An investigation of single sand particle fracture using X-ray micro-tomography

Abstract

Particle breakage is of fundamental importance for understanding the mechanical behaviour of sands and is relevant to many geotechnical engineering problems. In order to gain new insights into the mechanism of breakage of individual sand particles under single-particle compression, this study combines mechanical tests with three-dimensional X-ray micro-computed tomography (μCT) performed ‘in situ’, that is, during loading. A novel mini-loading apparatus was developed to perform in-situ compression tests within a laboratory nanofocus X-ray CT. The tests were performed on eight particles, four Leighton Buzzard sand (LBS) particles and four highly decomposed granite (HDG) particles, to study their different fracture mechanisms. A series of image processing and analysing techniques was utilised to obtain both qualitative and quantitative results.

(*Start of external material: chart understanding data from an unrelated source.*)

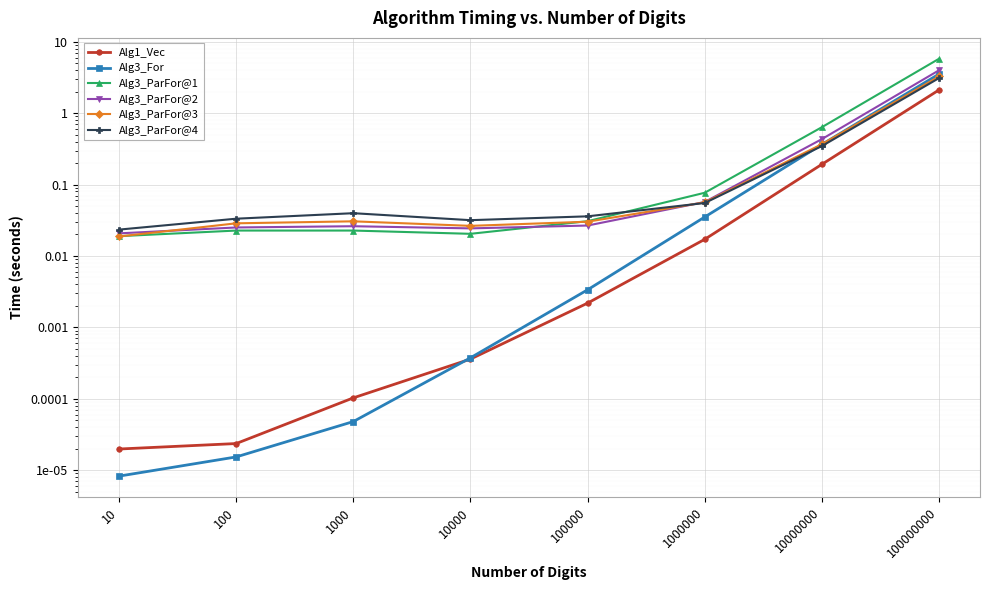

Which category has the lowest value across all series?

10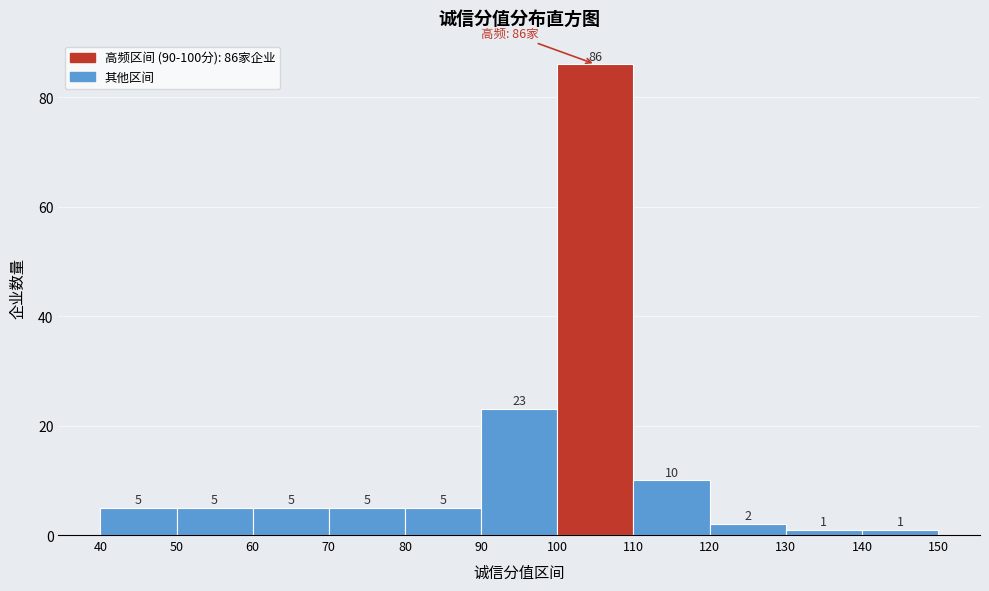

Over which range of the x-axis is the bar tallest?

100 to 110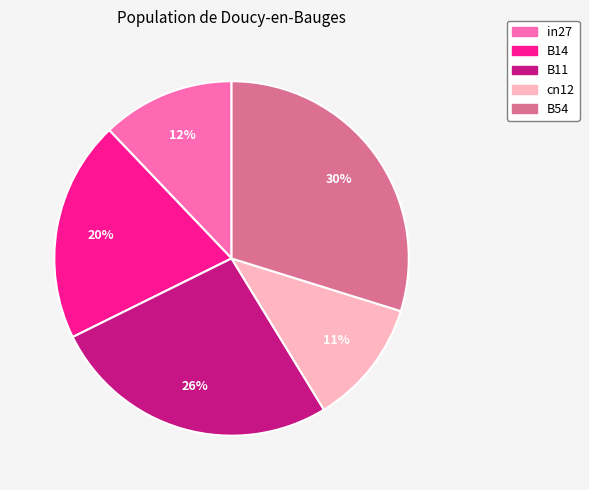

What percentage is the B11 slice, to the nearest percent?

26%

The most important factors in determining the fracture patterns of the LBS and HDG particles were found to be particle morphology and initial microstructure, respectively. Versatile fracture patterns deviating from simple vertical splitting were observed, particularly in HDG particles. The change of morphology parameters during loading was found to depend on the fracture mechanisms and material properties, independently of their initial values. The fragments of both the LBS and HDG particles satisfy the fractal distribution, which indicates that the fragmentation is scale invariant. Different energy dissipation mechanisms were found. The energy dissipation by friction gradually prevails against the energy dissipated in generating new surfaces.